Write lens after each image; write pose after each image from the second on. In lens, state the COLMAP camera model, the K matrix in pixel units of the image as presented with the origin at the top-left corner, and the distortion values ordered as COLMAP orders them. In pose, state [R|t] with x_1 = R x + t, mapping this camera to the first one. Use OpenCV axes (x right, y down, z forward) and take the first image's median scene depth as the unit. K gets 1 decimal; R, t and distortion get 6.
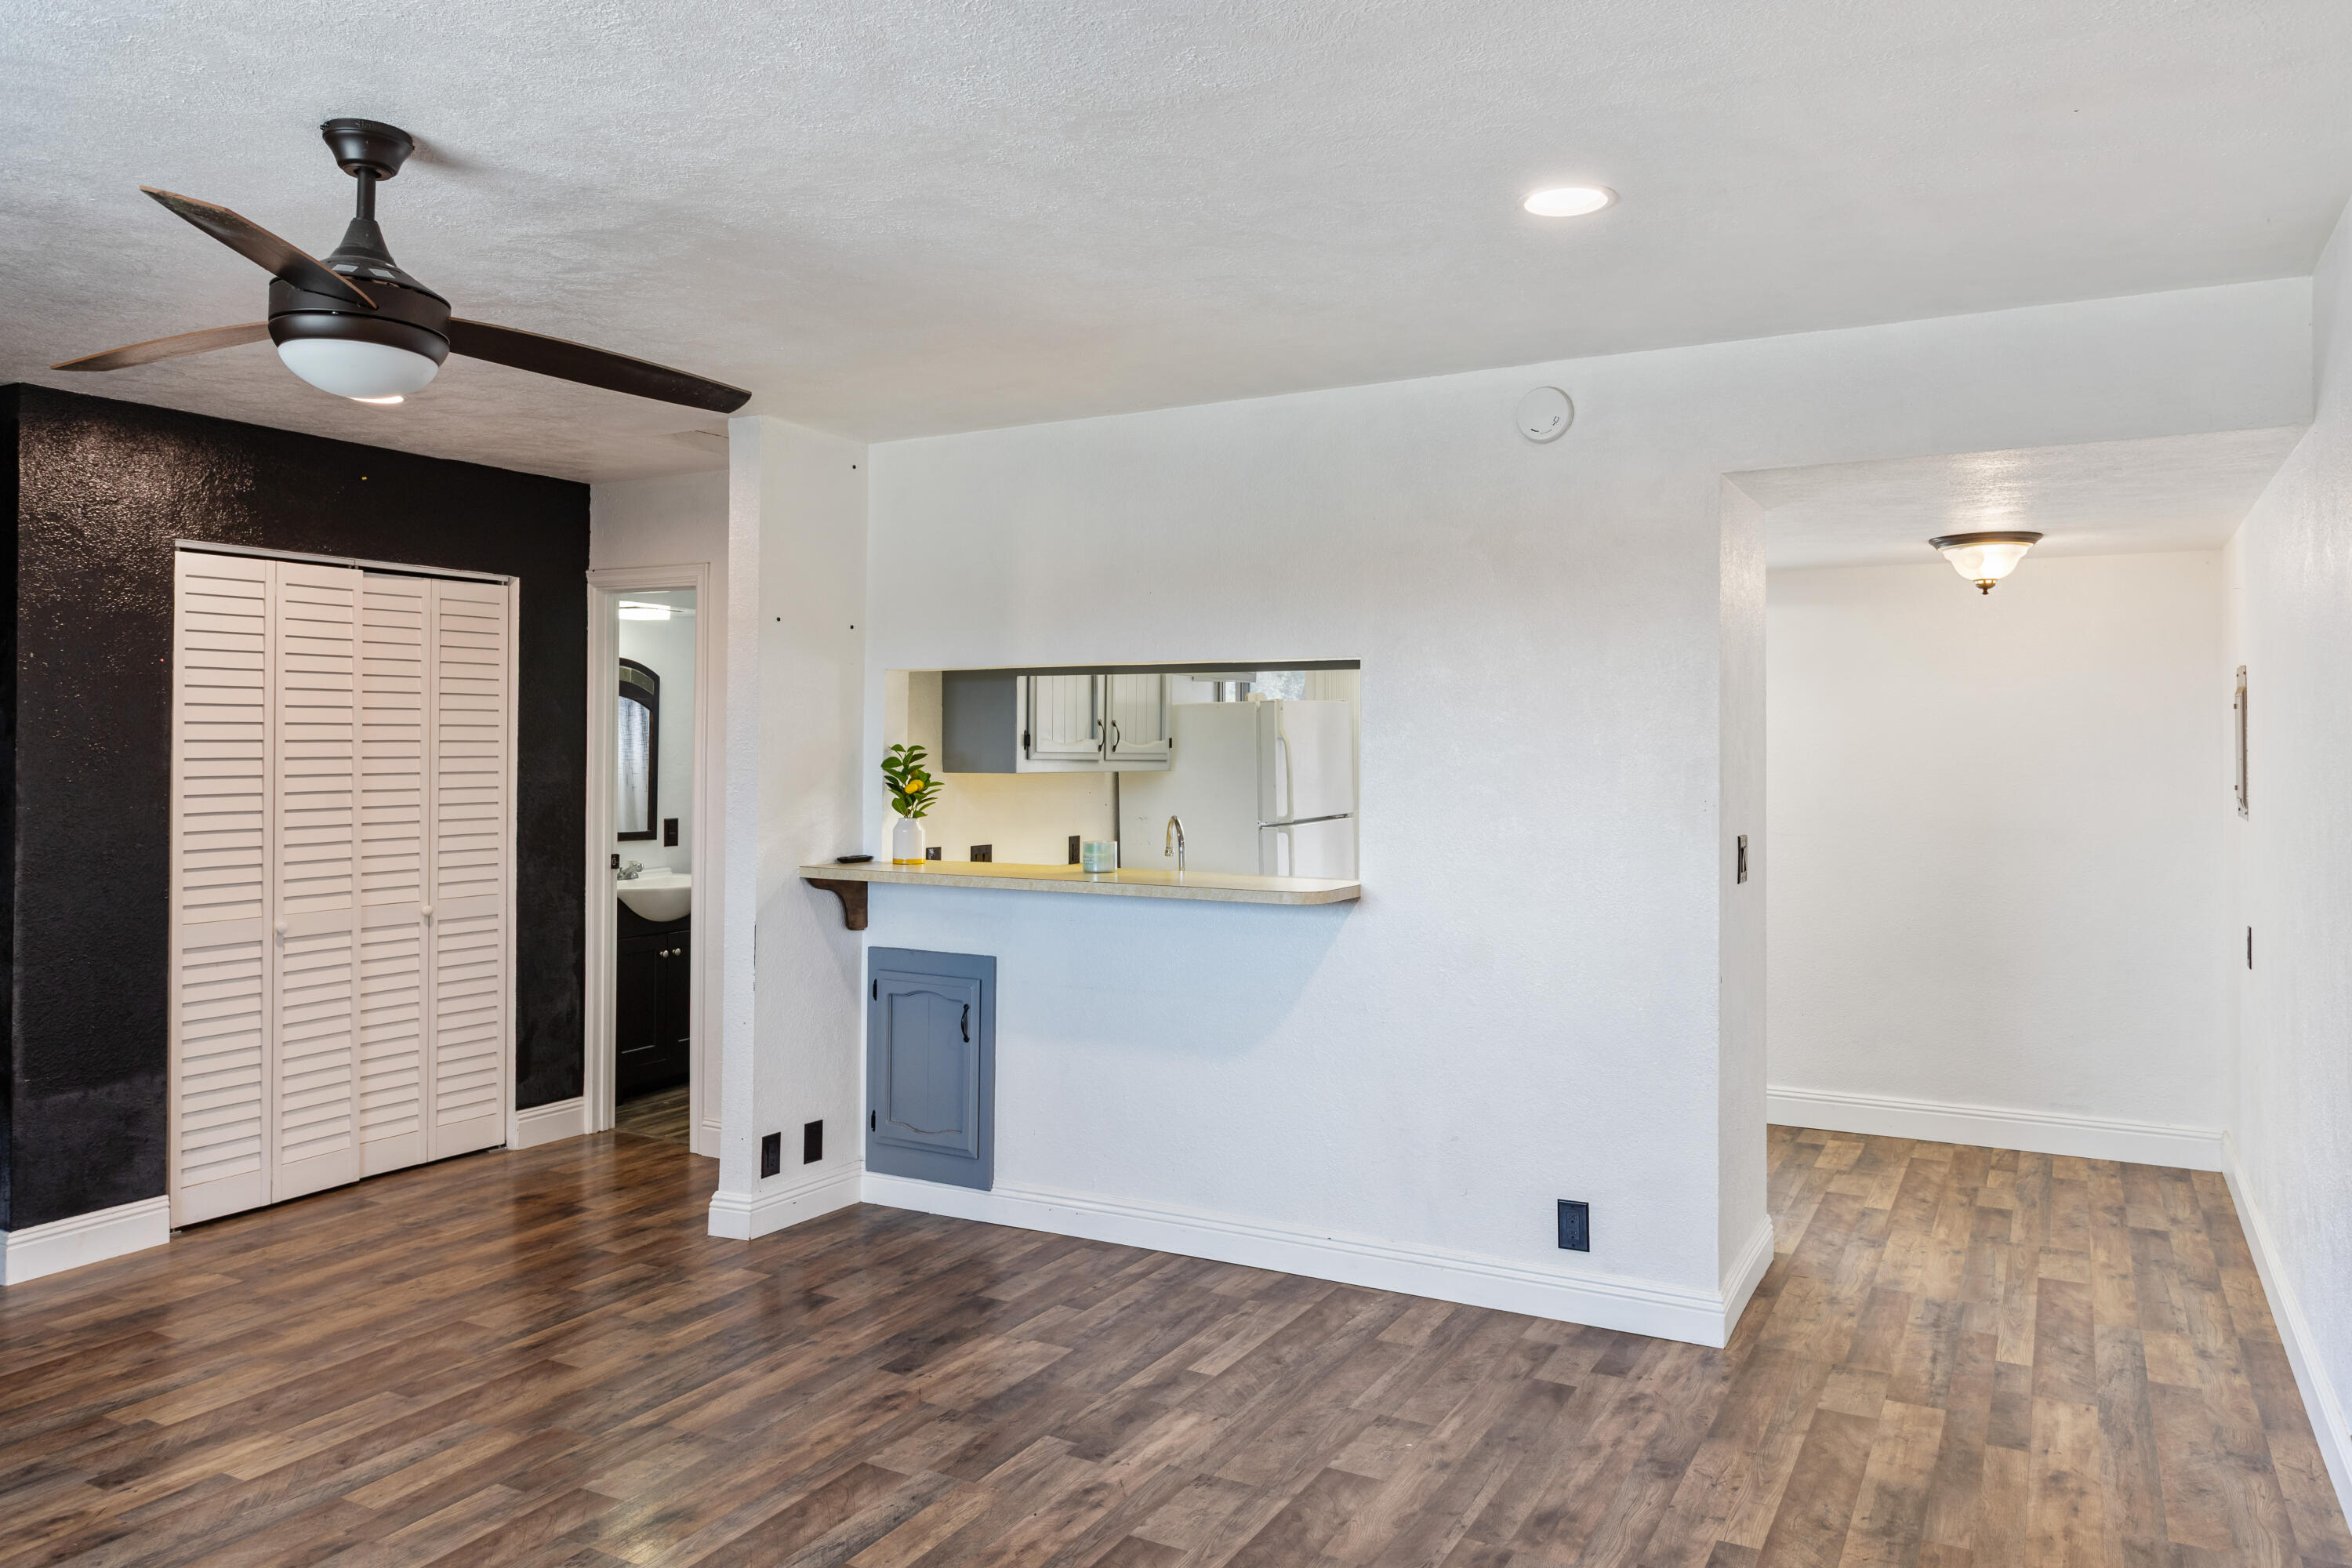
lens RADIAL K [[1603.5, 0, 1174.8], [0, 1603.5, 708.4], [0, 0, 1]] dist [0.006421, -0.003856]
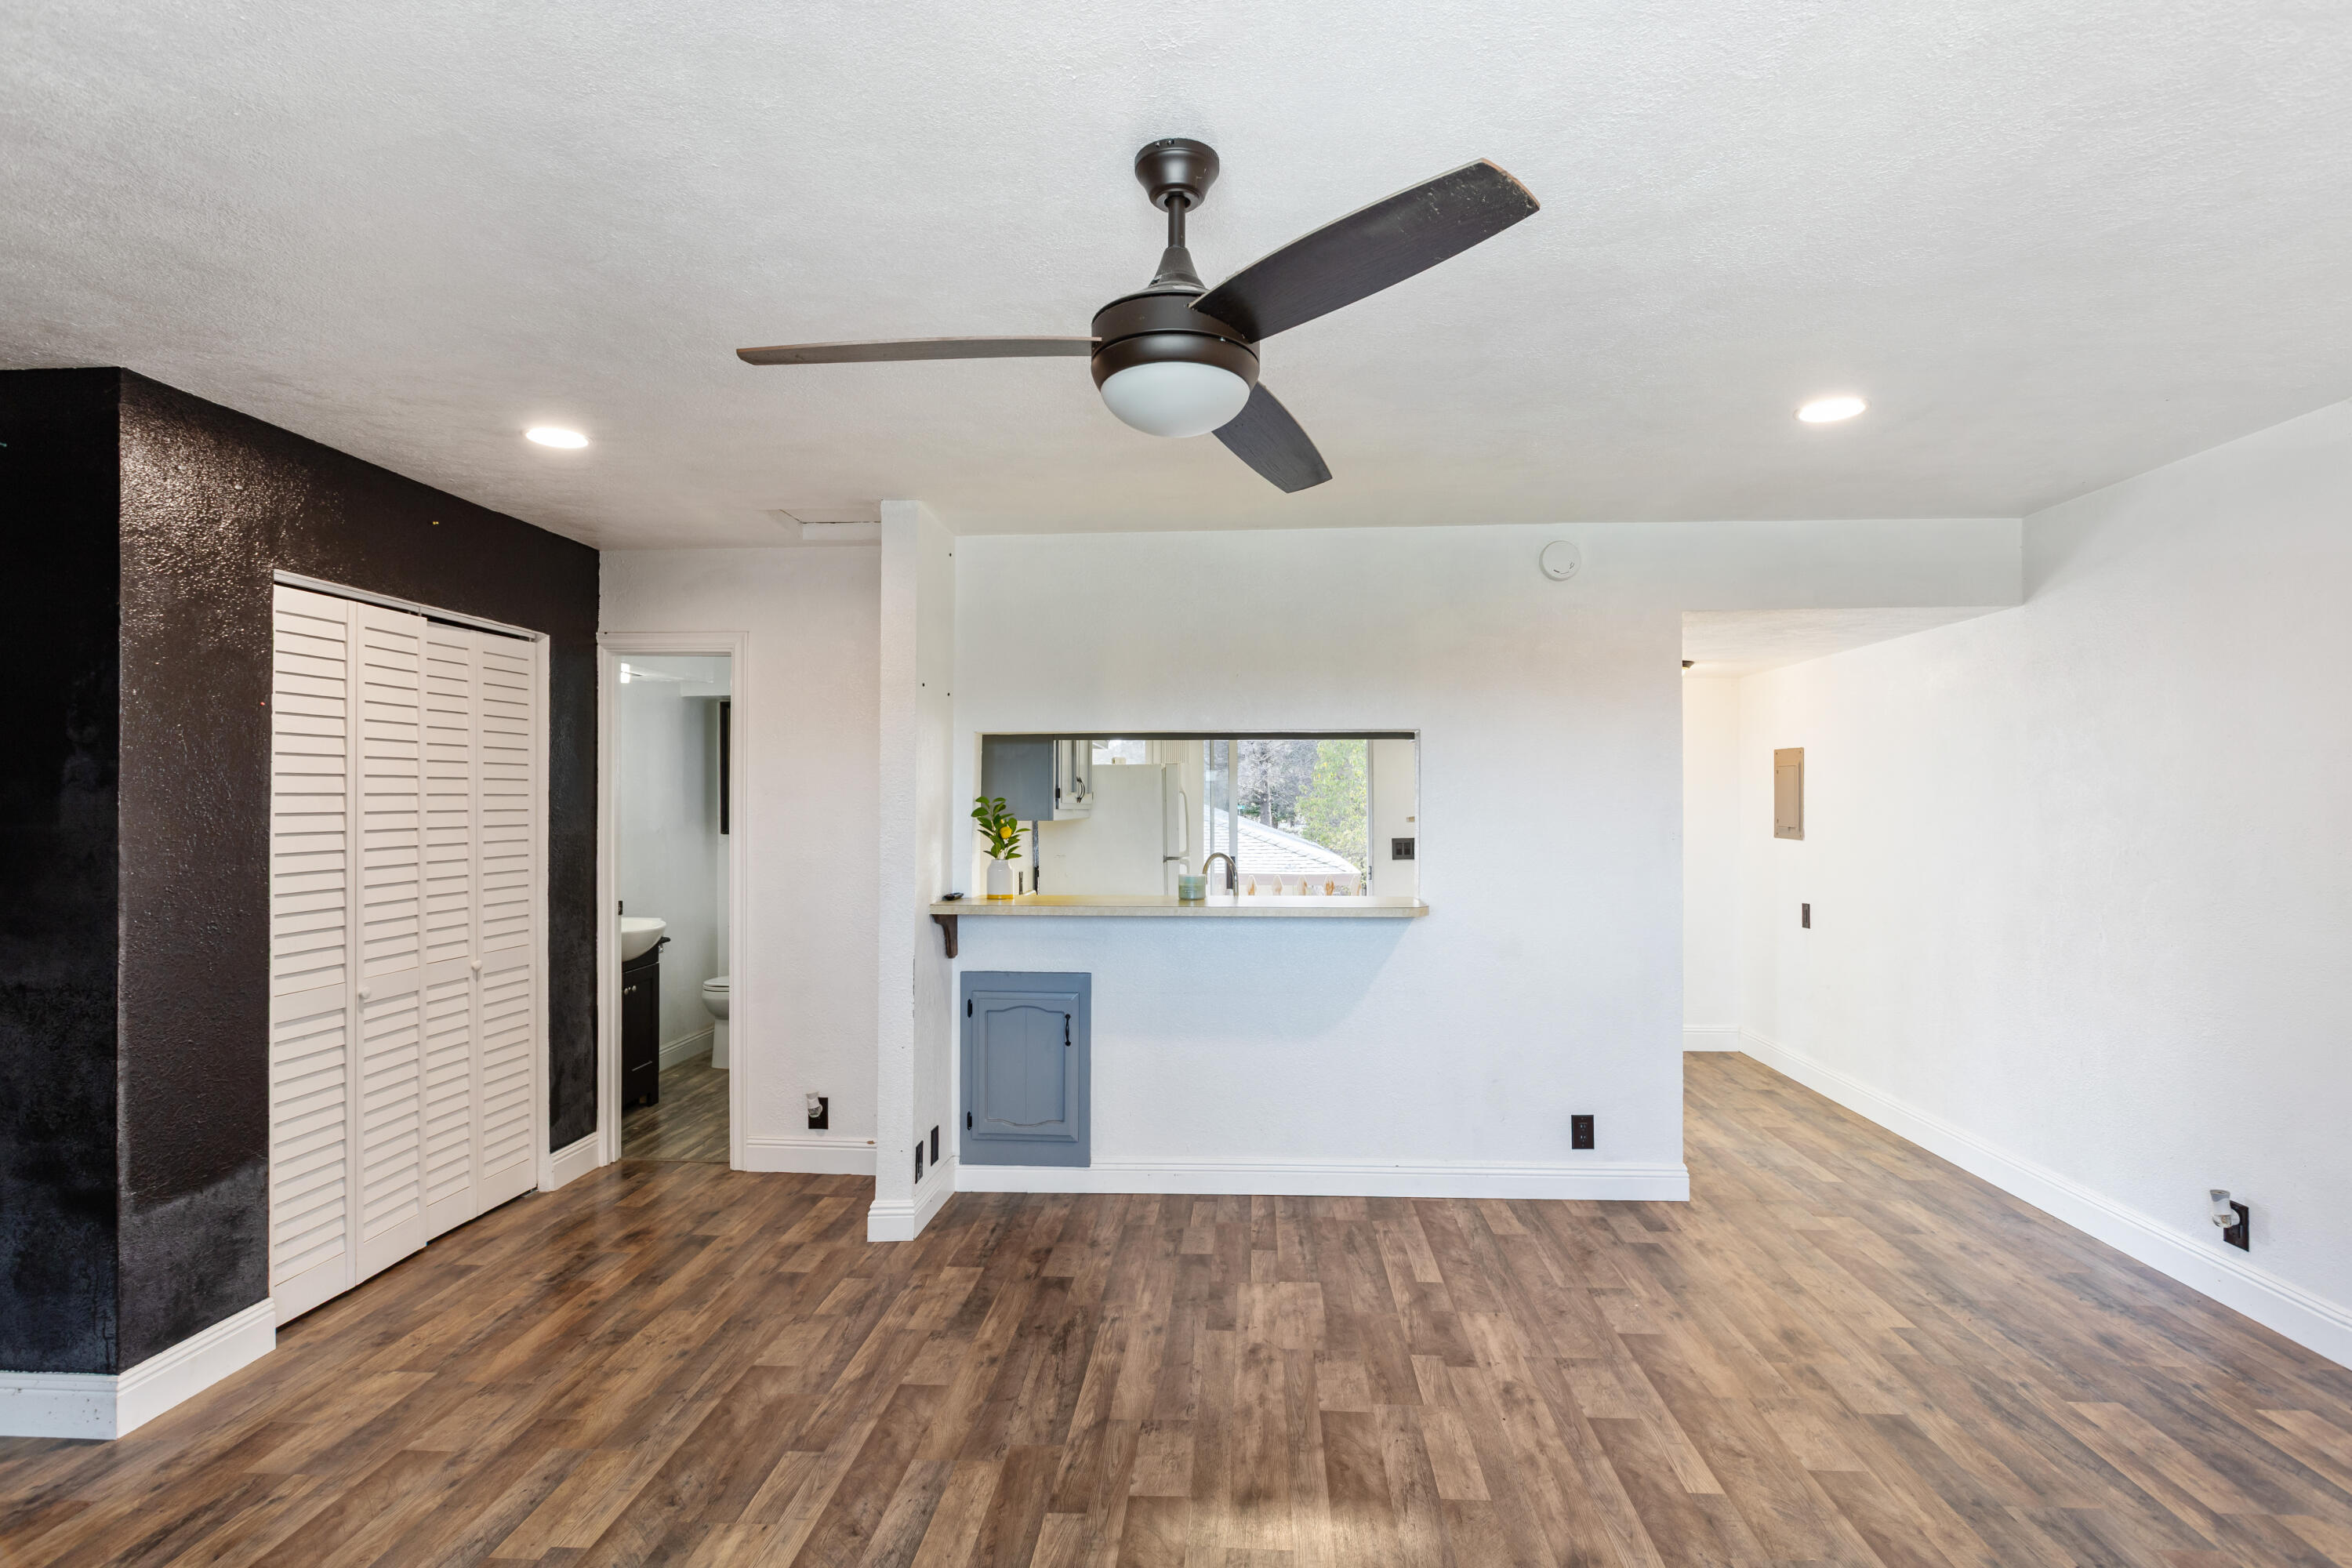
lens RADIAL K [[1146.9, 0, 1176.0], [0, 1146.9, 784.0], [0, 0, 1]] dist [-0.004881, 0.001045]
pose [[0.903149, 0.002514, 0.429319, -0.441815], [-0.006698, 0.999944, 0.008234, 0.006032], [-0.429274, -0.010312, 0.903115, 0.204454]]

▶ TASK GOAL: What you give back should be the full material above, retyped exactly, with every image removed.

▶ TASK ANSWER:
Write lens after each image; write pose after each image from the second on. In lens, state the COLMAP camera model, the K matrix in pixel units of the image as presented with the origin at the top-left corner, and the distortion values ordered as COLMAP orders them. In pose, state [R|t] with x_1 = R x + t, mapping this camera to the first one. Use OpenCV axes (x right, y down, z forward) and take the first image's median scene depth as the unit. K gets 1 decimal; R, t and distortion get 6.
lens RADIAL K [[1603.5, 0, 1174.8], [0, 1603.5, 708.4], [0, 0, 1]] dist [0.006421, -0.003856]
lens RADIAL K [[1146.9, 0, 1176.0], [0, 1146.9, 784.0], [0, 0, 1]] dist [-0.004881, 0.001045]
pose [[0.903149, 0.002514, 0.429319, -0.441815], [-0.006698, 0.999944, 0.008234, 0.006032], [-0.429274, -0.010312, 0.903115, 0.204454]]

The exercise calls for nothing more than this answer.